What I'm reading - January 2008

Current read: Wildwood: A Journey Through Trees by Roger Deakin
Where / how acquired: Christmas present from brother-in-law
Vibe: Woody

Roger Deakin's Waterlog was one of my reading highlights of 2007. I worked in the Cambridge branch of Waterstones when the book was originally published in 1999 and Deakin came in to talk about it. The book is his diary of a year swimming everywhere and anywhere in the British Isles, mostly in the wild.
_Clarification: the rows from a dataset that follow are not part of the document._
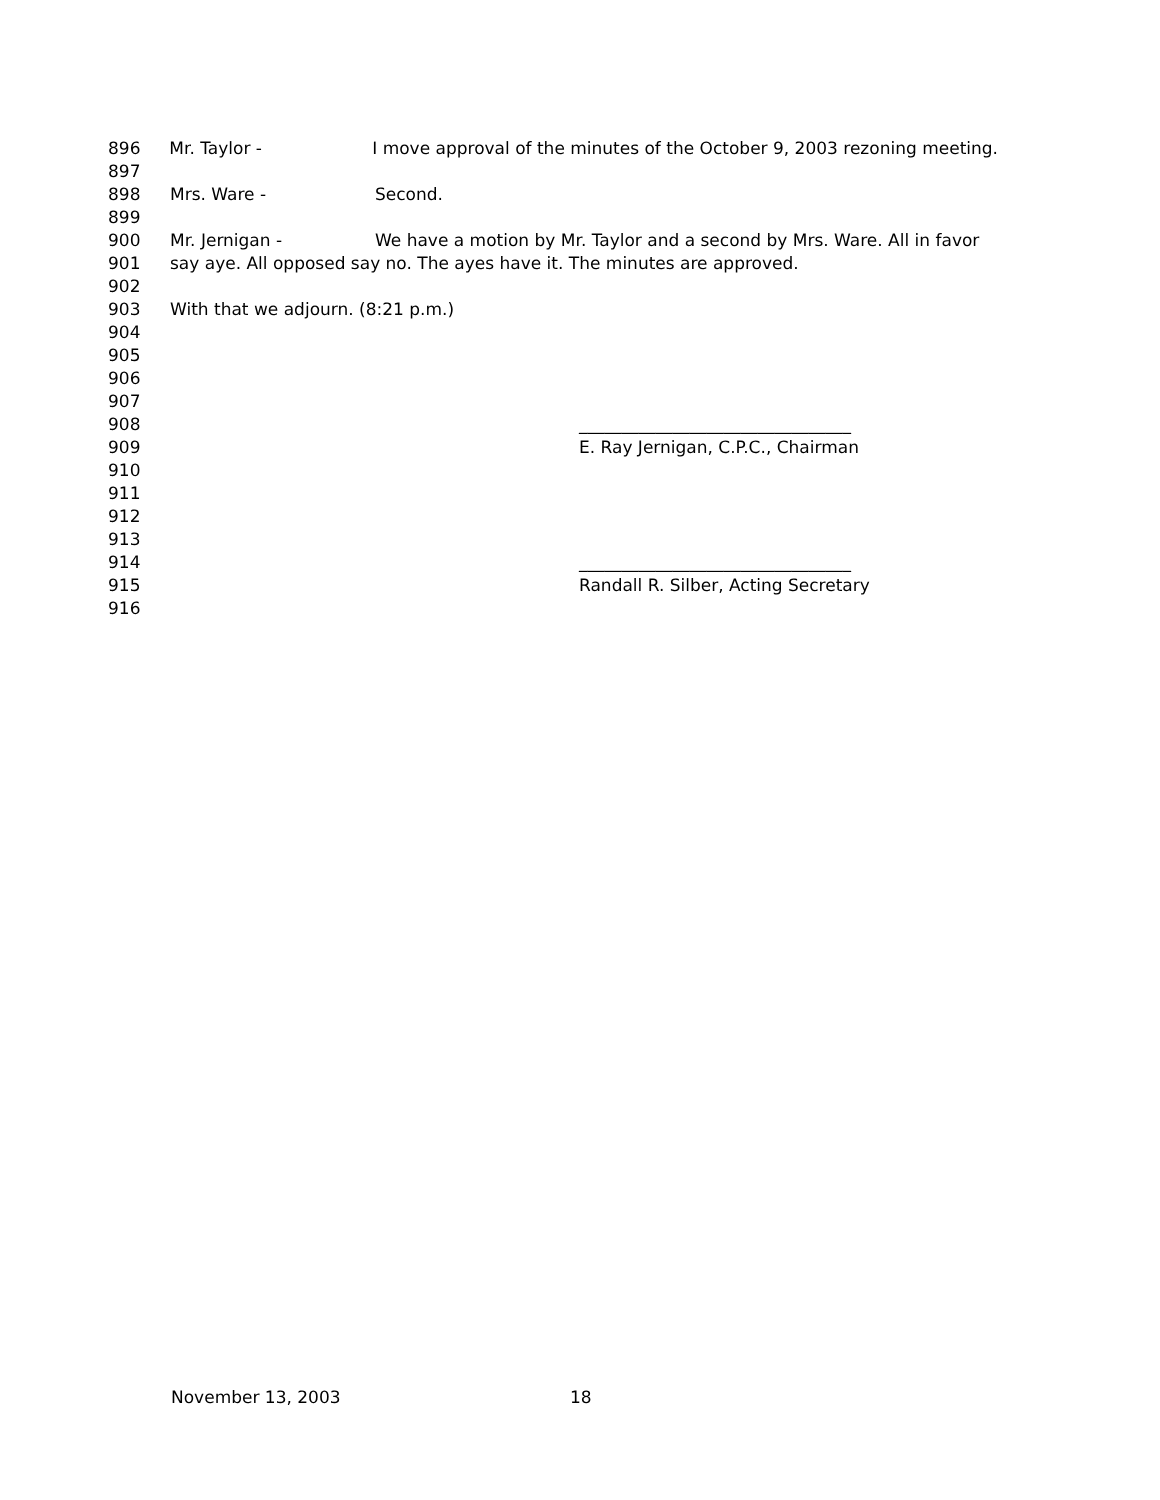896 Mr. Taylor - I move approval of the minutes of the October 9, 2003 rezoning meeting.
897
898 Mrs. Ware - Second.
899
900 Mr. Jernigan - We have a motion by Mr. Taylor and a second by Mrs. Ware. All in favor
901 say aye. All opposed say no. The ayes have it. The minutes are approved.
902
903 With that we adjourn. (8:21 p.m.)
904
905
906
907
908 ________________________________
909 E. Ray Jernigan, C.P.C., Chairman
910
911
912
913
914 ________________________________
915 Randall R. Silber, Acting Secretary
916
November 13, 2003 18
I remember talking to him about swimming in the Cam, and although I didn't read the book at the time it was on a must-read list in the back of my mind since.

This new book, finished just before he died in 2006, was published last year and it was, I think, Will Self's review of it that reminded me about Waterlog. That book is just brilliant - a humble, personal but beautiful, delicate mixture of autobiography, travel writing and ecology - and all based in the UK, much of it in east Anglia which is where I'm from.

I'm about two thirds of the way through Wildwood now. It does feel as is Deakin's death meant the editorial process has been stymied a little – the part in Australia seems to meander on just a bit too long, for instance, but that may just be that it’s writing about the UK that I like about Deakin’s books. But much of the book is just a joy - I loved the part where he joins a moth-hunting society for the evening in a local wood; the section on cricket-bat willow (I'm hoping there's a bit later on about guitar wood, we'll see); his tales of being a youthful ecologist in 1950s Hampshire; and the current section, set in the incredible-sounding walnut forests of Central Asia, where wood is simply a way of life.